▶ PROBLEMS TO WORK ON:
- A) Could you set down, word for word, the part of the comments on shopping habits that opens with the words containing "I think your" and closes with "is too cute."?
- B) Can you substitute "division" for "phylum" in the records, from their start through the line containing "collector number: 12469", and give only those lines again with nothing else changed?

▶ EXTRACTED TEXT:
-- BEGIN --
I think your description on how it feels and why we do it is spot on. I’ve definitely overcome the major hurdle of not blowing hundreds of dollars at a time that I don’t have and am now on my way to paying all my debt off. But it will always be something I struggle to keep at bay. Like you say in point #2- I too have some very emotionally powerful financial goals that I now am working towards- things I want to do and although it’s still hard – they have helped me say “no” to those pair of shoes I really don’t need or that skirt that is too cute.
Of course I still indulge some, I think deprivation is an invitation for binging and I am MORE than open to other suggestions for how to stave off that shopping craving when it hits!
I think I’m good with how I handle those things. I don’t really treat myself after a stressful time I think. I would, but I just don’t ^^ I say I will, and then I’m too frugal if I don’t really really want it. But if I really really wanted it, chances are I have already bought it! I guess it comes down to “I buy things when I like them, no matter what was before. But I only buy things I really like and I’m so cheap it does not rip a hole into any savings anyway”.
-- END --
▶ DATASET RECORDS:
-- BEGIN --
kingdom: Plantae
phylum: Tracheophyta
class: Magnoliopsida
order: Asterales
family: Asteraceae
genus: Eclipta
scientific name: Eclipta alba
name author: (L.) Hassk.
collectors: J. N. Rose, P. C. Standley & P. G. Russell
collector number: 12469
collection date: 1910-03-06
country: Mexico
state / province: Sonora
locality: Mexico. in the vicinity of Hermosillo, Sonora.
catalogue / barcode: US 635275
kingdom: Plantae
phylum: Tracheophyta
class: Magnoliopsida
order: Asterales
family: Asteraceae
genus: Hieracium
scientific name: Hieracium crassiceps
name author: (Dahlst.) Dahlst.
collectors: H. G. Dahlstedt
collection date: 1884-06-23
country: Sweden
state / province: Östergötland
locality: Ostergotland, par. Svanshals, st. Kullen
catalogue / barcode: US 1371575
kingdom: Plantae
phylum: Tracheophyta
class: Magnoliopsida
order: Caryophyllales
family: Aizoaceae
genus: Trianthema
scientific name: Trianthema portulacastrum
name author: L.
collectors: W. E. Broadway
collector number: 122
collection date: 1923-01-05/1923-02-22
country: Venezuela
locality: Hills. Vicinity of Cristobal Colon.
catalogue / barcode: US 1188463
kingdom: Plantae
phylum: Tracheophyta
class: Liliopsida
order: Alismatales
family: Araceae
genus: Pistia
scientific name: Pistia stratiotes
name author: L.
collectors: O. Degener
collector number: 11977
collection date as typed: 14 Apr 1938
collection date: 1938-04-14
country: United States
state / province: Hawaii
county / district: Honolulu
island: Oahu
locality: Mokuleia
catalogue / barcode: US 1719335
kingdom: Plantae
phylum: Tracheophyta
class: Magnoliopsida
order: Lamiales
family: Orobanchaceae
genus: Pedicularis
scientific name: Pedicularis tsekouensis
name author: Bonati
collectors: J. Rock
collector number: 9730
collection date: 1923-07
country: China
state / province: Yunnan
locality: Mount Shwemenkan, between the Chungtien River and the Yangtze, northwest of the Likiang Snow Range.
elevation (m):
-- END --
▶ WRITTEN RESPONSES:
- A)
I think your description on how it feels and why we do it is spot on. I’ve definitely overcome the major hurdle of not blowing hundreds of dollars at a time that I don’t have and am now on my way to paying all my debt off. But it will always be something I struggle to keep at bay. Like you say in point #2- I too have some very emotionally powerful financial goals that I now am working towards- things I want to do and although it’s still hard – they have helped me say “no” to those pair of shoes I really don’t need or that skirt that is too cute.

- B)
kingdom: Plantae
division: Tracheophyta
class: Magnoliopsida
order: Asterales
family: Asteraceae
genus: Eclipta
scientific name: Eclipta alba
name author: (L.) Hassk.
collectors: J. N. Rose, P. C. Standley & P. G. Russell
collector number: 12469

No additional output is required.